Zumindest defensiv agierte die Wittekind-Crew genauso stark wie in der Vorwoche. Die Abwehr um Thorben Schütte und Christoph Stolle ließ in den gesamten 90 Minuten nicht eine einzige GVO-Chance zu. Stattdessen hatten die beiden Innenverteidiger sogar Muße, im Angriff Akzente zu setzen: Eckstoß Stolle, Kopfball Schütte – 1:0 (4.). So einfach ist Fußball!

Die Gastgeber spielten wie gegen die VfB-Reserve erneut in einer 4:2:3:1-Formation. Michael Eberle ersetzte den verletzten Sebastian Bröcker auf der Zehnerposition. Eberles Aufgaben auf der rechten offensiven Flanke übernahm Andreas Kari. Im Angriff spielte René Tramitzke anstelle von Jannis Oberbörsch, der sich am Freitag beim Unisport das Knie verdreht hatte. 

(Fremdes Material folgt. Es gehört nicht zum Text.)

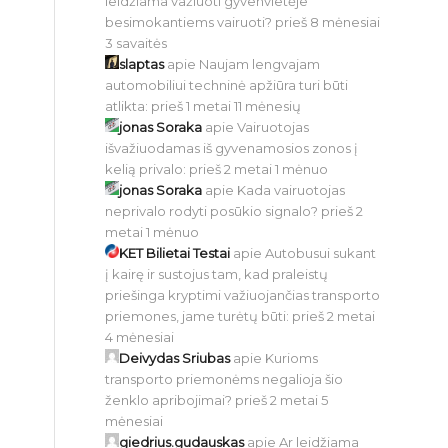
leidžiama važiuoti gyvenvietėje
besimokantiems vairuoti?
prieš 8 mėnesiai
3 savaitės
slaptas
apie
Naujam lengvajam
automobiliui techninė apžiūra turi būti
atlikta:
prieš 1 metai 11 mėnesių
jonas Soraka
apie
Vairuotojas
išvažiuodamas iš gyvenamosios zonos į
kelią privalo:
prieš 2 metai 1 mėnuo
jonas Soraka
apie
Kada vairuotojas
neprivalo rodyti posūkio signalo?
prieš 2
metai 1 mėnuo
KET Bilietai Testai
apie
Autobusui sukant
į kairę ir sustojus tam, kad praleistų
priešinga kryptimi važiuojančias transporto
priemones, jame turėtų būti:
prieš 2 metai
4 mėnesiai
Deivydas Sriubas
apie
Kurioms
transporto priemonėms negalioja šio
ženklo apribojimai?
prieš 2 metai 5
mėnesiai
giedrius.gudauskas
apie
Ar leidžiama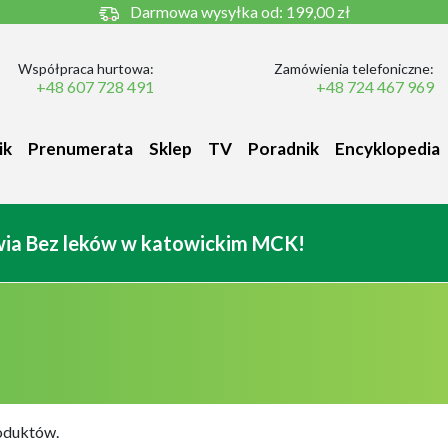
Darmowa wysyłka od:
199,00 zł
Współpraca hurtowa:
Zamówienia telefoniczne:
+48 607 728 491
+48 724 467 969
ik
Prenumerata
Sklep
TV
Poradnik
Encyklopedia
owia Bez leków w katowickim MCK!
oduktów.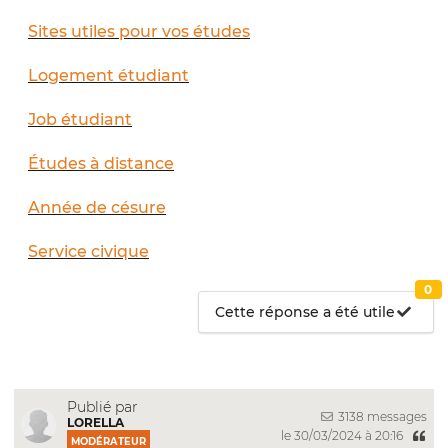
Sites utiles pour vos études
Logement étudiant
Job étudiant
Études à distance
Année de césure
Service civique
0
Cette réponse a été utile
Publié par
3138 messages
LORELLA
le 30/03/2024 à 20:16
MODÉRATEUR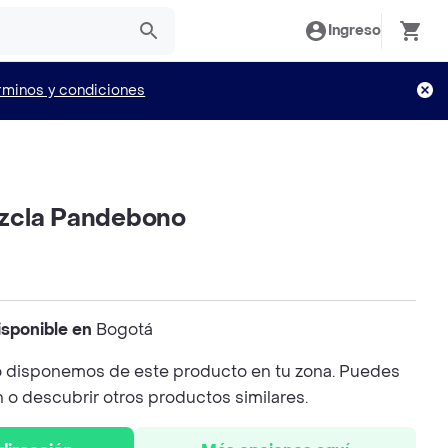
Ingreso
rminos y condiciones
zcla Pandebono
isponible en
Bogotá
 disponemos de este producto en tu zona. Puedes
n o descubrir otros productos similares.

„Das sieht gar nicht gut aus“, berichtete Bragula. Für die Partie gegen GVO war der Tausch in der Sturmspitze kein Nachteil. So köpfte Torjäger Tramitzke nach Eberle-Flanke und Stolle-Freistoß das 2:0 (53.) und das 3:0 (61.). „21 Treffer in 25 Saisonspielen – das ist schon eine geile Quote“, meinte Bragula anerkennend.

Kupka bester Wildeshauser

Ein Lob zollte er auch Mittelfeldspieler Alexander Kupka, der zusammen mit Sascha Görke die Wildeshauser Doppelsechs bildete. „Das war wieder der Alexander Kupka aus der Hinrunde! Alex hat sein kleines Formtief überwunden und war der beste Wildeshauser“, erklärte Bragula. Kupka bestach durch faire Balleroberungen, gutes Laufverhalten und konstruktives Aufbauspiel. GVO kam in der Schlussphase zwar nochmal etwas stärker auf, konnte sich im vorderen Drittel des Feldes aber nicht entscheidend durchsetzen.

Bereits am Mittwoch, 9. Mai, 20 Uhr, empfängt der VfL Wildeshausen den FC RW Sande. Das Schlusslicht steht seit dem 1:6 beim SV Baris Delmenhorst am Sonntag als Absteiger fest. „Da muss ein Dreier her. Wenn wir wieder so auftreten, bin ich davon überzeugt, dass wir ihn holen“, betonte Bragula.